In the description of the present utility model, it should be noted that, unless explicitly specified and limited otherwise, the terms "mounted," "connected," and "connected" are to be construed broadly, and may be either fixedly connected, detachably connected, or integrally connected, for example; can be mechanically or electrically connected; can be directly connected or indirectly connected through an intermediate medium, and can be communication between two elements. The specific meaning of the above terms in the present utility model will be understood in specific cases by those of ordinary skill in the art.

In the description of the present specification, reference to the terms "one embodiment," "some embodiments," "illustrative embodiments," "examples," "specific examples," or "some examples," etc., means that a particular feature, structure, material, or characteristic described in connection with the embodiment or example is included in at least one embodiment or example of the utility model.

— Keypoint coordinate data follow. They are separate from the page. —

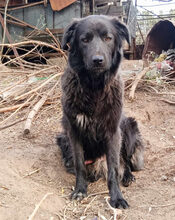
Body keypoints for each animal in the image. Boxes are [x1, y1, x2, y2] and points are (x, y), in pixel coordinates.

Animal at [57, 15, 144, 208]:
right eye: (85, 40)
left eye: (108, 38)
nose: (98, 60)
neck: (94, 88)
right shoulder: (73, 130)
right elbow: (80, 164)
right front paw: (80, 190)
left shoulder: (113, 132)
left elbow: (114, 169)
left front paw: (117, 197)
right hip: (61, 137)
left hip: (128, 127)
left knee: (125, 162)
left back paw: (128, 176)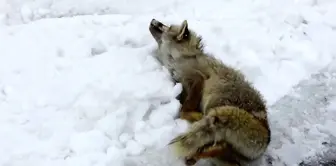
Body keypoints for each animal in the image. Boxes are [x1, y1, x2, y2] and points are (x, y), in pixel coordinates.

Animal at [148, 18, 272, 166]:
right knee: (225, 152)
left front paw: (194, 114)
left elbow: (183, 110)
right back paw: (198, 155)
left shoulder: (197, 79)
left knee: (218, 142)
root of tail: (267, 137)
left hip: (215, 103)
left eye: (166, 26)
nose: (153, 20)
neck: (181, 59)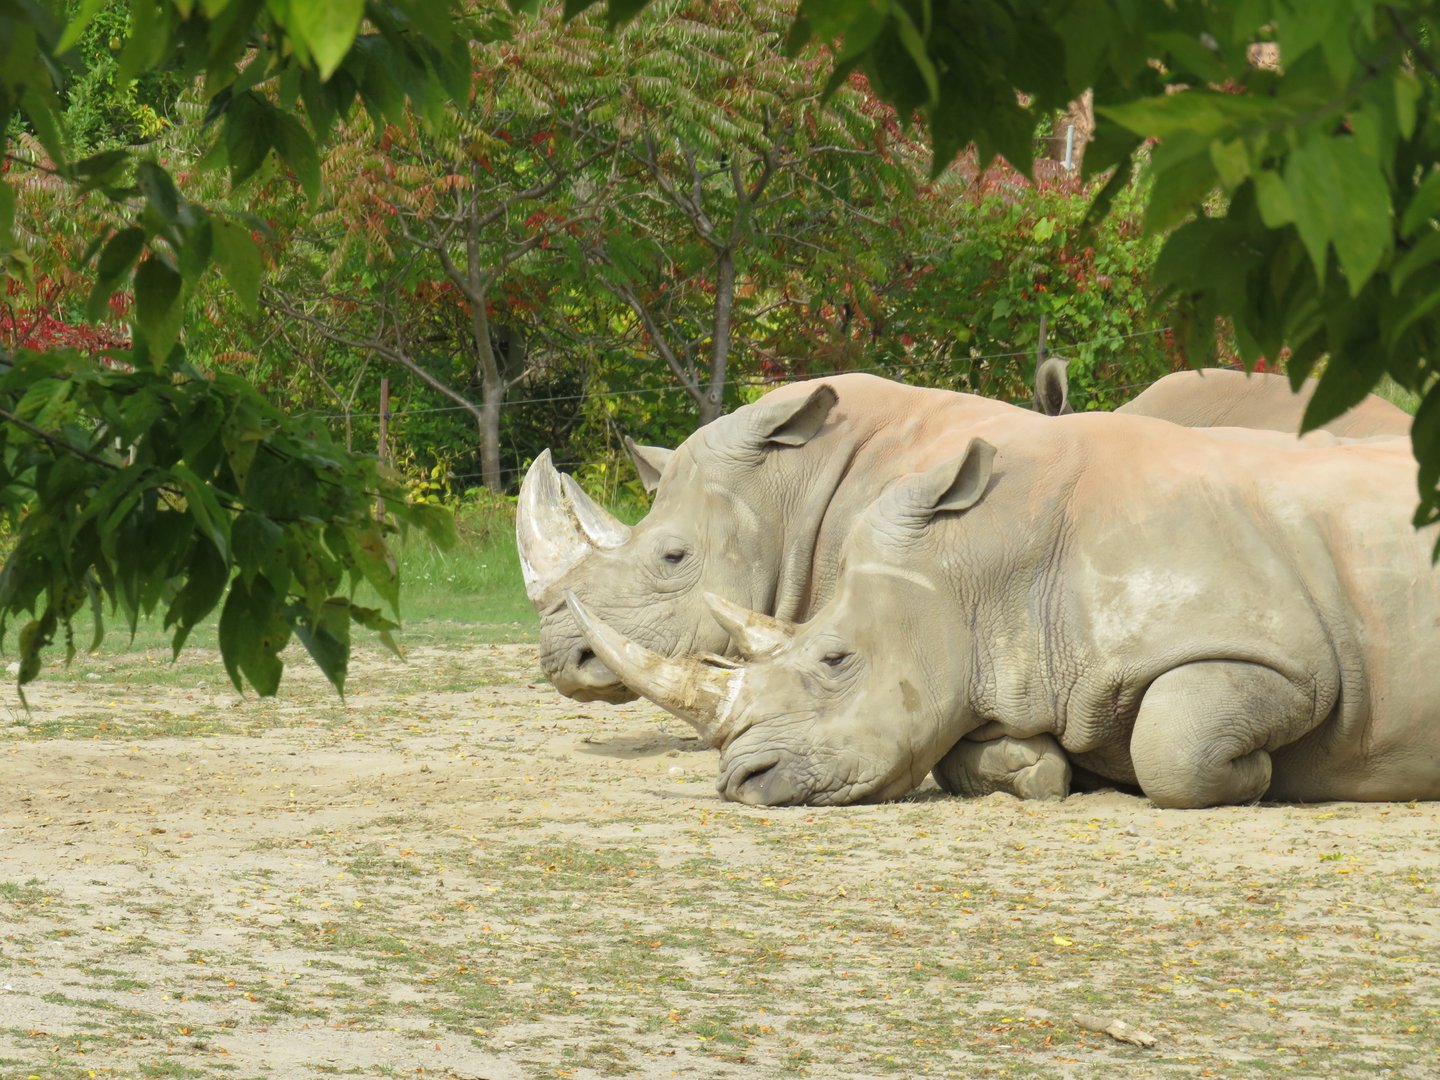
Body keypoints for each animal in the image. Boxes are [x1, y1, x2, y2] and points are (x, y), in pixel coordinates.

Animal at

In this specification, schematic representations of the above terms do not necessarily refer to the same embodiments or examples. Furthermore, the particular features, structures, materials, or characteristics described may be combined in any suitable manner in any one or more embodiments or examples.

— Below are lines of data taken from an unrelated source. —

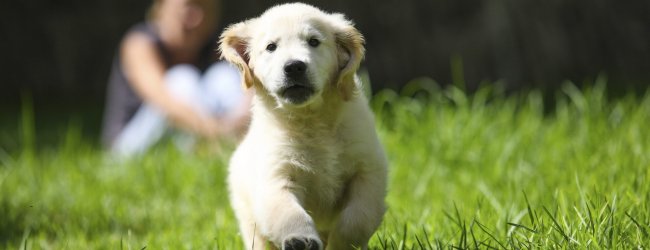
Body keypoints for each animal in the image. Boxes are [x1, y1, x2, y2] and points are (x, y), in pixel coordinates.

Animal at [220, 2, 388, 249]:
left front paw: (341, 243)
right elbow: (287, 213)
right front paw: (300, 239)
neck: (312, 119)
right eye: (271, 47)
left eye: (314, 41)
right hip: (248, 220)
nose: (294, 67)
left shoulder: (367, 169)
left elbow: (357, 218)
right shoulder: (275, 176)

While embodiments of the present utility model have been shown and described, it will be understood by those of ordinary skill in the art that: many changes, modifications, substitutions and variations may be made to the embodiments without departing from the spirit and principles of the utility model, the scope of which is defined by the claims and their equivalents.

Claims (9)

1. A rocker beam, comprising:

the door sill beam body is internally provided with an installation space;

the composite material reinforcement is installed in the installation space and is connected with the threshold beam body;

the threshold beam body is provided with a first installation part, the composite material reinforcing piece is provided with a second installation part, and the first installation part is assembled with the second installation part in a matched mode so that the composite material reinforcing piece is installed on the threshold beam body.

2. The rocker beam of claim 1 wherein the first mounting portions are plural and the second mounting portions are plural, the plural first mounting portions and the plural second mounting portions being in one-to-one correspondence.

3. The threshold beam of claim 2, wherein at least one of the first mounting portions is assembled with the corresponding second mounting portion using a transition fit, and at least one of the first mounting portions is assembled with the corresponding second mounting portion using a clearance fit.

4. A threshold beam as in any of claims 1-3, wherein the first mounting portion is one of a mounting groove and a mounting table, the second mounting portion is the other of the mounting groove and the mounting table, and the mounting table is mounted in the mounting groove.

5. The rocker beam of claim 1 wherein the composite reinforcement includes a bumper portion and a connecting portion, the connecting portion being connected between the bumper portion and the second mounting portion.

6. The rocker beam of claim 5 wherein the cushioning portion is formed with a cushioning space.

7. The rocker beam of claim 5 wherein the connecting portion is a rod-like structure.

8. The rocker beam of claim 5 wherein the second mounting portions and the connecting portions are each plural, the plural second mounting portions and the plural connecting portions being in one-to-one correspondence.

9. A vehicle comprising a threshold beam according to any one of claims 1-8.